Most people have the notion that Spring is green and flowers. That's "Late Spring" to me. Weeks away. But this brown, soggy ground, windy time of sometimes blue sky and painfully bright sun -- this is Spring to me. There's a smell coming from the mud as it begins to live again. The temperature reaches the 50s, then the 60s. It was 69degF at one point today. There are some shadings of green around, mainly from the expanses of grass, not yet grown enough for anyone to worry about mowing, of course. But the trees are still bare and the flowers are absent.

When we lived in the U.P., Easter season of March and April is still Late Winter. The last snow in our front yard in Laurium MI would melt on Mother's Day. But for Easter each year we would head south to Reedsburg WI for a weekend with family and friends. The Wisconsin Brown Spring would be our first taste that winter would soon be over -- it's the same here on this side of Lake Michigan.

The True Sign of Spring

But it wasn't until 7:30pm Saturday evening when the last piece of the Spring puzzle was set into place, when I opened the bathroom window -- and heard the first peepers from the soggy drainage ditches by the road. If the weather stays warm for another day or two, the noise should become deafening. We'll be able to sleep with the windows open and the white noise machines shut off.

And the world is reborn again for another year.

A Discordant Note

There are reports of a great amphibian die-off going on, perhaps fueled by global climate change, or human development, or some disease. But if it reaches here, I shall miss the little froggers peeping away greedily in the dark. And their role in our lives out here in the country as the last harbingers of spring...

Dr. Phil
  • Current Mood
    rejuvenated renewed

659 Days

659 day returned manuscript from Artemis. No, that's not a typo -- this is a pre-Clarion 2004 submission. I sent "A Man in the Moon" to Ian Randall Strock, editor of Artemis, on 3 May 2004 and got a rejection back on 10 May 2004. Pretty fast. Then I sent "The Moons of Mercury" on 21 May 2004, about a week before WisCon and two weeks before the 2004 Clarion workshop. Nine months later, I sent a query letter 12 February 2005 and never got a response. In June 2005, the Artemis website said they were "on hiatus" and I logged the submission as a NO CALL and went on with my life. (grin)

So today I went by my P.O. Box and pulled out one of my usual manuscript return envelopes. Odd that someone had blacked out the return address I had filled out on my mailing label, so I didn't know who it was from until I opened the envelope, only to find my manuscript and original cover letter with no note, letter or comment. There was no postmark on the envelope. (I am so tired of the USPS not putting a postmark on First-Class and Priority Mail out of the New York City metroplex. I thought the big hype of Homeland Security was No Envelope or Package Left Behind.) Guess Artemis is out of business and someone was cleaning house.
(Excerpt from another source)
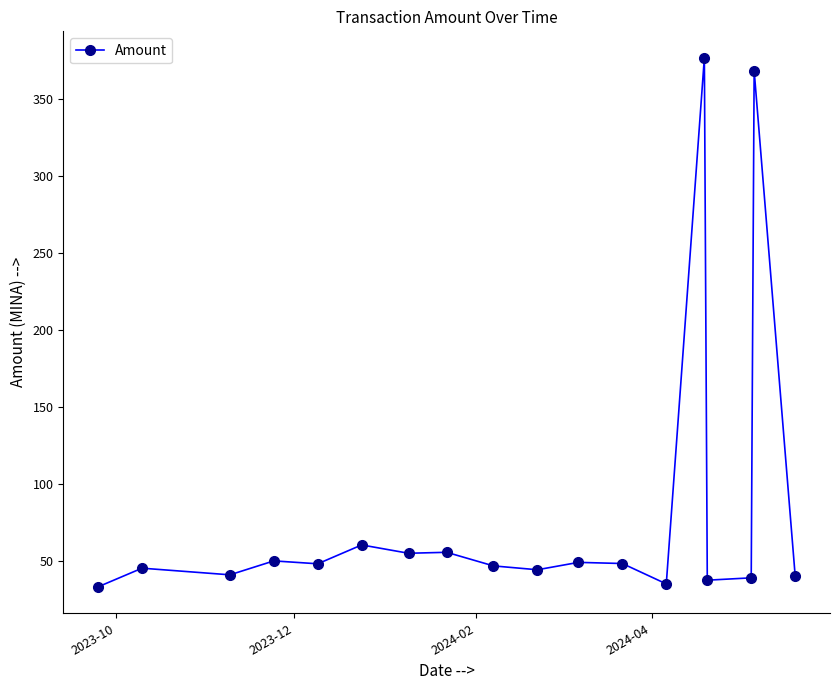

What is the value of the 6th point from the left?

60.3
from Ralan's Dead Markets listing:
# Aremis [sic] - was 2-3 issues/year print; sf (fic/nonfic). Paid: 3-5¢/word. Ian Randal Strock, Editor. DoD: 08Nov05

from the Artemis website:
Artemis Magazine is currently on hiatus while we seek additional funding. We've left most of the magazine's web site up for historical reference, and to remind ourselves and you of what the magazine was and what we hope it will again be.

If you're an angel interested in funding the magazine, please contact Ian Randal Strock at irs at lrcpubs dot com.
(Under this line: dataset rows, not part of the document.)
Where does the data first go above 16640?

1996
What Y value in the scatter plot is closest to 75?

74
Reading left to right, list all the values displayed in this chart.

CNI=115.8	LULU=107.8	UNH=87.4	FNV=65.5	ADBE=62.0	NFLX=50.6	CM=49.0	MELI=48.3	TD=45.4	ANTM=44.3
Artemis Magazine was published quarterly by LRC Publications, Inc. We published an even mix of science and fiction in a full-sized (8.5" x 11"), glossy, full-color format. The science covered the gamut of anything our readers will need to know to build, get to, or live in a Moon base. The fiction was near-term, near-Earth, hard science fiction. We published fact and fiction by some of the biggest names, and art you're sure to love. The most recent issue (Winter 2003), for instance, featured memories of the Space Shuttle Columbia and her crew including a piece by Spider Robinson, as well as information about Columbia's potential successors competing for the X-Prize. We also had a review of the International Space Development Conference, and a piece on "Solid State Biology". Our fiction included wonderful stories by Jerry Oltion, Edward M. Lerner, and John C. Bunnell's "The Pirates of Capella", as well as first-time author Cat Darensbourg. We also featured Daniel M. Kimmel's "Rewind" column, this time discussing "The Mystery of The Woman in the Moon", and Allen M. Steele's latest "Farthest Notion", this one about "Shepard's Balls".

Sigh. An interesting market... gone.

Anyway, 659 days is a "record" for me, even though I still will never know if Ian ever read my story or might've bought it if his magazine had continued.